Окуджава – сентименталистским акцентом на частной жизни и ее драгоценных мелочах.
Честь им и хвала!
2024
Blow-Up
Фильм Антониони с таким названием я, благодаря везению молодости, посмотрел почти тридцать лет назад, еще при советской власти. У меня был знакомый, сын известного драматурга, не вовсе крамольного, но и не казенного – по тем временам поистине золотая середина. Меня, выходца из семьи инженеров, всё в этом отпрыске знаменитости приводило в восхищение: небрежные упоминания о славном отце; голливудская красота; богемные одеяния, пластика и гримасы; правдоподобие и цинизм, с которыми блистательный сверстник говорил о близости со взрослыми женщинами. Счастливчик учился в телевизионной группе на факультете журналистики. Вскользь, как водилось у моего кумира, он сказал о предстоящем просмотре для избранных, но обещал и нам с Александром Сопровским посодействовать в проникновении.

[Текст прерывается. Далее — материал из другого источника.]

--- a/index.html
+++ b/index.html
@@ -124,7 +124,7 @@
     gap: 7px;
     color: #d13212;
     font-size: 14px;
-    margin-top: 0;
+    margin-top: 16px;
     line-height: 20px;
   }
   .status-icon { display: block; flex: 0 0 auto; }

В назначенный срок я был в старинном здании на Манежной площади, пришел и Сопровский, но не один, а с очень красивой девушкой. Теряя в давке пуговицы, мы трое заодно с аборигенами факультета протиснулись под шумок мимо активиста-вышибалы в аудиторию. Свет погас, кинопроектор застрекотал. Шел вожделенный фильм, но меня гораздо больше занимала моя соседка слева – спутница Сопровского. После сеанса я подло воспользовался размолвкой между нею и моим лучшим другом и проводил красавицу до дому. Можно для очистки совести добавить, что я был наказан за вероломство многолетней неразделенной любовью к этой девушке, а влюбчивый, как и положено поэту, Сопровский вскоре нашел себе очередное сердечное увлечение.